Consider the hyperbola y = 1/x and think of it as a slide. A particle slides along the hyperbola so that its x-coordinate is increasing at a rate of f(x) units/sec. If its y-coordinate is decreasing at a constant rate of 1 unit/sec, what is f(x)?

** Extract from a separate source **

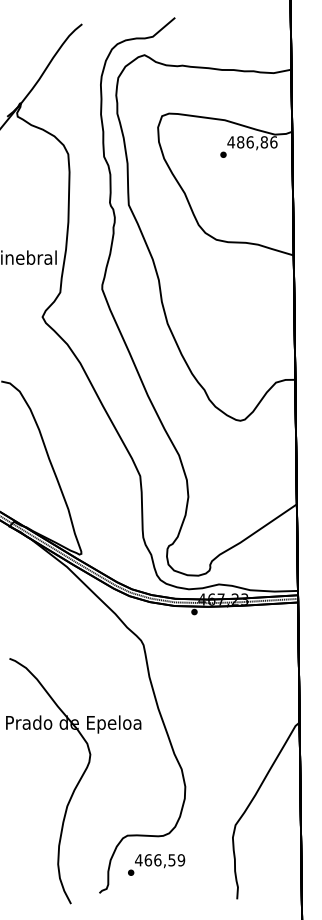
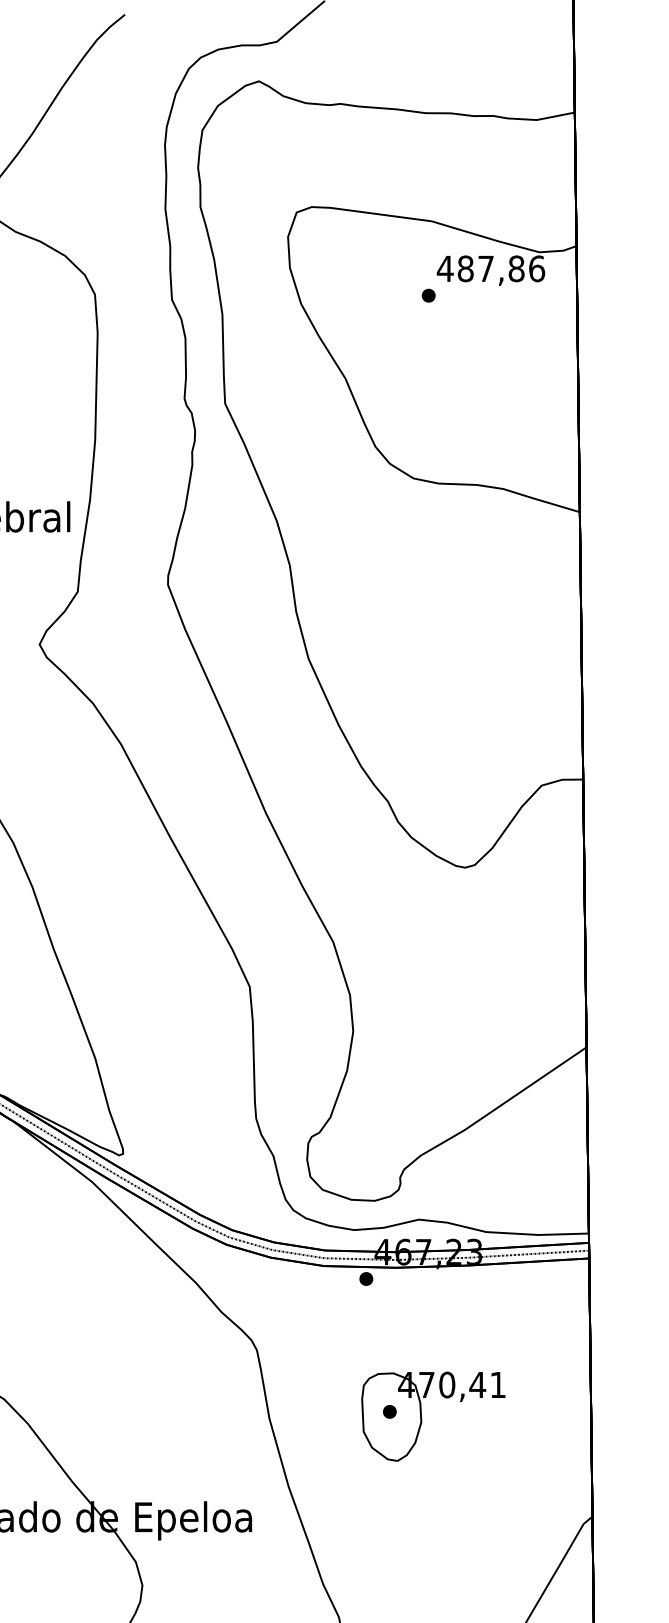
text: (249, 142) -> (484, 269), 486,86 -> 487,86
part: (225, 676) -> (433, 1417), added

-I arrived at the answer f(x)= x^2 but i am not quite sure about my answer, pls help for my assigment.
y = 1/x
dy/dt = -1/x^2 dx/dt
-1 = -1/x^2 dx/dt
dx/dt = x^2
Looks good to me.
To find the rate at which the x-coordinate is changing (f(x)), we can differentiate the equation of the hyperbola with respect to time (t).
Given: y = 1/x
Differentiating both sides with respect to t gives:
dy/dt = d(1/x)/dt
To simplify, let's find dy/dx first:
dy/dx = d(1/x)/dx = -1/x^2
Now, we need to relate dy/dx to dy/dt using the chain rule:
dy/dt = dy/dx * dx/dt
Substituting the values we have:
-1/x^2 = dy/dt * dx/dt
We are given that dy/dt is constant and equal to -1. So, we have:
-1/x^2 = -1 * dx/dt
Simplifying further:
dx/dt = x^2
Therefore, the rate at which the x-coordinate is changing (f(x)) is given by dx/dt = x^2.
Hence, your answer of f(x) = x^2 is correct.